To not really be vulnerable.
To not ever really be known.
To not fight, but just agree with everything.

But it's never as good as it was meant to be when we don't hold out for the best.

10.13.2011

like a child.

With all the crazy pain in the world that the kids I work closest with face, I forget sometimes that there are still "little girls" out there. They grew up with 2 parents. They like pink. And frills. They freak out when there are loud noises. And then freak out again when they realize the loud noises were really confetti cannons shooting awesome streamers of shininess.

But they do exist.

Little girls, running up to me just because they've heard my voice before. Or because their mom told them to. Giving me unforeseen hugs. Wanting a picture of me with my silly hipster scarf.

I don't think it's ever made me feel so small. Part of me wants to tell their parents, "No! Don't let your little girl grow up to be like me! Be honest with her! Tell her about REAL life, not just the easy stuff." The other part wants to hide scared. Worried that if parents found out who I really am, who I've really been, that they'll take their little girls, write a nasty complaint email, and get me fired from my job.

It was a ridiculous picture of God using the weak. the unimportant. the silly. The entire day was such a crapshoot, honestly. Leading me up to a moment when the speaker is calling girls forward to make the most important decision of their life and wanting me to help guide them through it. I've never felt more incapable. More unfocused. More unworthy. I've never cried out to God in such a panic (including the 2 car accidents I've been in).

Oh God. I need help. I don't know what I'm doing!

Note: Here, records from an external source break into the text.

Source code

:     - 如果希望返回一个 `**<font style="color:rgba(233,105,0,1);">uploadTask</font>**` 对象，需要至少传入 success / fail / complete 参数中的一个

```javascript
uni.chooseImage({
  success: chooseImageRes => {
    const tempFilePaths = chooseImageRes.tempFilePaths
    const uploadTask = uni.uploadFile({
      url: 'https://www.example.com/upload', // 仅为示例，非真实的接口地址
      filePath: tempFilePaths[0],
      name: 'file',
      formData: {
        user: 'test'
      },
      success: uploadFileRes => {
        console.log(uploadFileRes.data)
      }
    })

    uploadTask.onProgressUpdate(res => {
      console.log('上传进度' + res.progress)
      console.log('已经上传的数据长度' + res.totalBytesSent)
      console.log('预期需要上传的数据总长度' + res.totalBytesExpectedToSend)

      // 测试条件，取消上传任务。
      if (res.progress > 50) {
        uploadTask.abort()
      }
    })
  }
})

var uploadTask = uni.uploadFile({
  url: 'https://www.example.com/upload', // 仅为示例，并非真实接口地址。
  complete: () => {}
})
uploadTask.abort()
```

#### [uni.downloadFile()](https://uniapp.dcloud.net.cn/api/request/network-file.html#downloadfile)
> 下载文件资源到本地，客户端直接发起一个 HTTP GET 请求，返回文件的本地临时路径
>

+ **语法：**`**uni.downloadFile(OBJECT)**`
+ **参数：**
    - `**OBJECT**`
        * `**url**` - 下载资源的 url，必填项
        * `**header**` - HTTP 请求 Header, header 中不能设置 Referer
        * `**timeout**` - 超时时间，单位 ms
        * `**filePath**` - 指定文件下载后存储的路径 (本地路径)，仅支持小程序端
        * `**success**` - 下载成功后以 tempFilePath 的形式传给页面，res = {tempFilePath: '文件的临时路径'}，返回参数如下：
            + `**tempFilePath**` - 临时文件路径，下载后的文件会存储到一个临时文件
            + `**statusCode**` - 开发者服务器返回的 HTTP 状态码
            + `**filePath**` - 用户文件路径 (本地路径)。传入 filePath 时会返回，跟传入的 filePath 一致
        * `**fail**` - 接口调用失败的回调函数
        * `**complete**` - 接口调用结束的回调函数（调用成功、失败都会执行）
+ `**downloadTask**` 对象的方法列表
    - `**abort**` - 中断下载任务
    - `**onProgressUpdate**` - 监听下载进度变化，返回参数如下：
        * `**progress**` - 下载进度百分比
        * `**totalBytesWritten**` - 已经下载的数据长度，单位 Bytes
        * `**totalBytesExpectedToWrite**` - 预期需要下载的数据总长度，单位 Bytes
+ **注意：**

But, really. I should have been learning from these girls. Realizing that they came forward. Not worried what their friends thought. Just because they knew they wanted Jesus. It was that simple. They shared that moment with their moms. They shared the things they're scared of - the things that they've been called that they don't like and don't want to believe anymore.

Simple. No wonder we're supposed to have faith like a child.